R> head(ls("package:OREbase"), 12)
 [1] "%in%"          "Arith"         "Compare"       "I"            
 [5] "Logic"         "Math"          "NCOL"          "NROW"         
 [9] "Summary"       "as.data.frame" "as.env"        "as.factor"
R>
R># Get help for the OREbase package.
R> help("OREbase")      # Output not shown.
R>
R> # Get help for the ore virtual class.
R> help("ore-class")    # Output not shown.
R>
R># Show the subclasses of the ore virtual class.
R> showClass("ore")
Virtual Class "ore" [package "OREbase"]
 
No Slots, prototype of class "ore.vector"
 
Known Subclasses: 
Class "ore.vector", directly
Class "ore.frame", directly
Class "ore.matrix", directly
Class "ore.number", by class "ore.vector", distance 2
Class "ore.character", by class "ore.vector", distance 2
Class "ore.factor", by class "ore.vector", distance 2
Class "ore.date", by class "ore.vector", distance 2
Class "ore.datetime", by class "ore.vector", distance 2
Class "ore.difftime", by class "ore.vector", distance 2
Class "ore.logical", by class "ore.vector", distance 3
Class "ore.integer", by class "ore.vector", distance 3
Class "ore.numeric", by class "ore.vector", distance 3
Class "ore.tblmatrix", by class "ore.matrix", distance 2
Class "ore.vecmatrix", by class "ore.matrix", distance 2
R>
# Get help on the ore.frame class.
R> help("ore.frame")       # Output not shown.

R># Get help on the ore.vector class.
R> help("ore.vector")    # Output not shown.
R>
R># Show the arguments for the aggregate method.
R> showMethods("aggregate")
Function: aggregate (package stats)
x="ANY"
x="ore.vector"

# Get help on the aggregate method for an ore.vector object.
R> help("aggregate,ore.vector-method")      # Output not shown.

# Show the signatures for the merge method.
R> showMethods("merge")
Function: merge (package base)
x="ANY", y="ANY"
x="data.frame", y="ore.frame"
x="ore.frame", y="data.frame"
x="ore.frame", y="ore.frame

# Get help on the merge method for an ore.frame object.
R> help("merge,ore.frame,ore.frame-method")  # Output not shown.

R> showMethods("scale")
Function: scale (package base)
x="ANY"
x="ore.frame"
x="ore.number"
x="ore.tblmatrix"
x="ore.vecmatrix"

# Get help on the scale method for an ore.number object.
R> help("scale,ore.number-method")    # Output not shown.

# Get help on the ore.connect function.
R> help("ore.connect")                # Output not shown.

1.4 About Transparently Using R on Oracle Database Data

OML4R has overloaded open source R methods and functions that you can use to operate directly on data in an Oracle Database instance.

The methods and functions are in packages that implement a transparency layer that translates R functions into SQL.

The OML4R transparency layer packages and the limitations of converting R into SQL are described in the following topics:

1.4.1 About the Transparency Layer

The Oracle Machine Learning for R transparency layer is implemented by the OREbase, OREgraphics, and OREstats packages.

These OML4R packages contain overloaded methods of functions in the open source R base, graphics, and stats packages, respectively. The OML4R packages also contain OML4R versions of some of the open source R functions.

----

§ **Questions to answer**:
(a) According to the OML4R documentation excerpt, which packages implement the Oracle Machine Learning for R transparency layer?
(b) Resume the OML4R documentation excerpt, picking up right after its final sentence.

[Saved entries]
----

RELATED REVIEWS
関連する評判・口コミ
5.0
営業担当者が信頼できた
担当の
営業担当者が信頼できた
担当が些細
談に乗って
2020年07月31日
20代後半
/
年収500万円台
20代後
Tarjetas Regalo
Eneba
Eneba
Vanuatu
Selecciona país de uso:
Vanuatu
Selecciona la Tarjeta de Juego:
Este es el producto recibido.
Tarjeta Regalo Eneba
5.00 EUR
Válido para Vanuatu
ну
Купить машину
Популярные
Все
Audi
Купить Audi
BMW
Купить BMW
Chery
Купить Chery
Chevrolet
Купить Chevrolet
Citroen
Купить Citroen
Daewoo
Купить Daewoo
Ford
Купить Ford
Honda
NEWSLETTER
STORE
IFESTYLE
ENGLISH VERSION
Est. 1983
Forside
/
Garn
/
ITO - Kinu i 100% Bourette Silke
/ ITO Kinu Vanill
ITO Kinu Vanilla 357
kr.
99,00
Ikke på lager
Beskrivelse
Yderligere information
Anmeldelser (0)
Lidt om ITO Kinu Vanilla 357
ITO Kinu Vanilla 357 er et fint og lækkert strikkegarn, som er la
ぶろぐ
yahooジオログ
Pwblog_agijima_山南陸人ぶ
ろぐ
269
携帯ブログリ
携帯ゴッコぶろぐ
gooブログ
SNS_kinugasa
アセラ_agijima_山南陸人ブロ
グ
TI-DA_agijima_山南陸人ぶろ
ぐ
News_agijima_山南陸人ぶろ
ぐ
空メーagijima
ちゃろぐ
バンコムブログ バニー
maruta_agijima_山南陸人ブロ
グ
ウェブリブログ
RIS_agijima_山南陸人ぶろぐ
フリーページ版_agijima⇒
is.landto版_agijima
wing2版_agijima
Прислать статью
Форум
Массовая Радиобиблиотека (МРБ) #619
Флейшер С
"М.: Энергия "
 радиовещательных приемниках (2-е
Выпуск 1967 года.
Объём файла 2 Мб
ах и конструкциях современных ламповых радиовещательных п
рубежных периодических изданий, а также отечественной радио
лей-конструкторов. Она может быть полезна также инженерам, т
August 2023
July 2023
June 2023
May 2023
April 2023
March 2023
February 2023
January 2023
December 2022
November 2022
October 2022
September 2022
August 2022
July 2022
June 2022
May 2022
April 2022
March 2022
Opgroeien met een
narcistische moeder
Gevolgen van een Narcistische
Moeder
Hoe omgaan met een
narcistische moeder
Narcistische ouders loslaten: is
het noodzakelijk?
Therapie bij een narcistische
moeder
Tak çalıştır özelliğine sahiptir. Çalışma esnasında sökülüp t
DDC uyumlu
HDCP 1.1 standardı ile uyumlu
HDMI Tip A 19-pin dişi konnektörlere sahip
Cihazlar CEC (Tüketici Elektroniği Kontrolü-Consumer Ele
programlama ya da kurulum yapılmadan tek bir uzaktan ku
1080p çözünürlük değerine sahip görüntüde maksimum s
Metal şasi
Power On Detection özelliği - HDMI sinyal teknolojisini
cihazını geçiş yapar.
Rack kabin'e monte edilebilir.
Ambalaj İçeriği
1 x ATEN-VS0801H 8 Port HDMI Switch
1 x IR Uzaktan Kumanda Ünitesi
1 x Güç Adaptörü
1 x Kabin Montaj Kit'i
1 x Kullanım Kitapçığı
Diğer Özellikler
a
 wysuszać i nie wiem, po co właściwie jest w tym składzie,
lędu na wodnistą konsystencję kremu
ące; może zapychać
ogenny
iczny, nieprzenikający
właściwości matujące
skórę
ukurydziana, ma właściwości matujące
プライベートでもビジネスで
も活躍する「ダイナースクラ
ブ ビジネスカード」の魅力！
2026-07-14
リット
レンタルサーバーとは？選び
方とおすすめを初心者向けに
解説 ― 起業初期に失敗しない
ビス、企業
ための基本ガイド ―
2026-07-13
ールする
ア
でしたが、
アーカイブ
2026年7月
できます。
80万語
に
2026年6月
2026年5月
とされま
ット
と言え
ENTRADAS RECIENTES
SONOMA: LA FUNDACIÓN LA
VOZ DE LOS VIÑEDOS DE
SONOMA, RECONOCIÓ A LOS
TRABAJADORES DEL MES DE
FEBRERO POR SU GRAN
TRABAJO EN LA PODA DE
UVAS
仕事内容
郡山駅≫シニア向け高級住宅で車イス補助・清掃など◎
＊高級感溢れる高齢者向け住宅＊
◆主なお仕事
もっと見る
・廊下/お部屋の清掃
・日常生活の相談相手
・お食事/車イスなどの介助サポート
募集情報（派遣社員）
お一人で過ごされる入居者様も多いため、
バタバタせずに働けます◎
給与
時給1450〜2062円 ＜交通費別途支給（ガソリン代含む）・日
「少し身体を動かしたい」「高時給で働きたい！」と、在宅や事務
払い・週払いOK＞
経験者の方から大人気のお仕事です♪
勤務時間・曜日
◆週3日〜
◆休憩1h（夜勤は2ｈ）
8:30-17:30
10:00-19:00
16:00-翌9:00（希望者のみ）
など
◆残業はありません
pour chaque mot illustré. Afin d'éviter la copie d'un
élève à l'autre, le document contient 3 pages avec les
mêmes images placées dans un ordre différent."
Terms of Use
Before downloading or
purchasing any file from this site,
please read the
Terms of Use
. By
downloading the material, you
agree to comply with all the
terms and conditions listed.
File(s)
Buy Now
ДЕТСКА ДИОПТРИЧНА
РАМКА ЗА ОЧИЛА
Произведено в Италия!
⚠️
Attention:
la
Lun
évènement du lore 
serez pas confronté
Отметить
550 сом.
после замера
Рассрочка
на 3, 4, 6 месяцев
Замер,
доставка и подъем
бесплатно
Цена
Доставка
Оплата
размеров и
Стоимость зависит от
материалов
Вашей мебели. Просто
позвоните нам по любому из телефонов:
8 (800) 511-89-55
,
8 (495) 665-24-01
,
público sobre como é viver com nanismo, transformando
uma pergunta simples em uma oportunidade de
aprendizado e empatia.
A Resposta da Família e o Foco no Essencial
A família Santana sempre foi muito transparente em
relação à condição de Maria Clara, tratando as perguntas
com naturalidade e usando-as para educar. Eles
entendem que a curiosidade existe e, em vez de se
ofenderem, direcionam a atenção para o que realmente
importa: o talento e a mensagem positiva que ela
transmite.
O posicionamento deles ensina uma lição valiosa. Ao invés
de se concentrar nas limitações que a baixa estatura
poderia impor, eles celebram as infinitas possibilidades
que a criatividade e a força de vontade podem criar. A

----

§ **Answers to this exercise**:
(a) The OREbase, OREgraphics, and OREstats packages.

(b)
With the methods and functions in these packages, you can create R objects that specify data in an Oracle Database instance. When you execute an R expression that uses such an object, the method or function transparently generates a SQL query and sends it to the database. The database then executes the query and returns the results of the operation as an R object.

A database table or view is represented by an ore.frame object, which is a subclass of data.frame. Other OML4R classes inherit from corresponding R classes, such as ore.vector and vector. OML4R maps Oracle Database data types to OML4R classes, such as NUMBER to ore.integer.

You can use the transparency layer methods and functions to prepare database-resident data for analysis. You can then use functions in other OML4R packages to build and fit models and use them to score data. For large data sets, you can do the modeling and scoring using R engines embedded in Oracle Database.

See Also:

Example 1-2 Finding the Mean of the Petal Lengths by Species in R

This example illustrates the translation of an R function invocation into SQL. It uses the overloaded OML4R aggregate function to get the mean of the petal lengths from the IRIS_TABLE object.

ore.create(iris, table = 'IRIS_TABLE')
aggplen = aggregate(IRIS_TABLE$Petal.Length,
                    by = list(species = IRIS_TABLE$Species),
                    FUN = mean)
aggplen
Listing for This Example
R> ore.create(iris, table = 'IRIS_TABLE')
R> aggplen = aggregate(IRIS_TABLE$Petal.Length,
                       by = list(species = IRIS_TABLE$Species),
                       FUN = mean)
R> aggplen
              species     x
setosa         setosa 1.462
versicolor versicolor 4.260
virginica   virginica 5.552

Example 1-3 SQL Equivalent of the Previous Example

This example shows the SQL equivalent of the aggregate function in the previous example.

SELECT "Species", AVG("Petal.Length")
FROM IRIS_TABLE
GROUP BY "Species"
ORDER BY "Species";
 
Species     AVG("PETAL.LENGTH")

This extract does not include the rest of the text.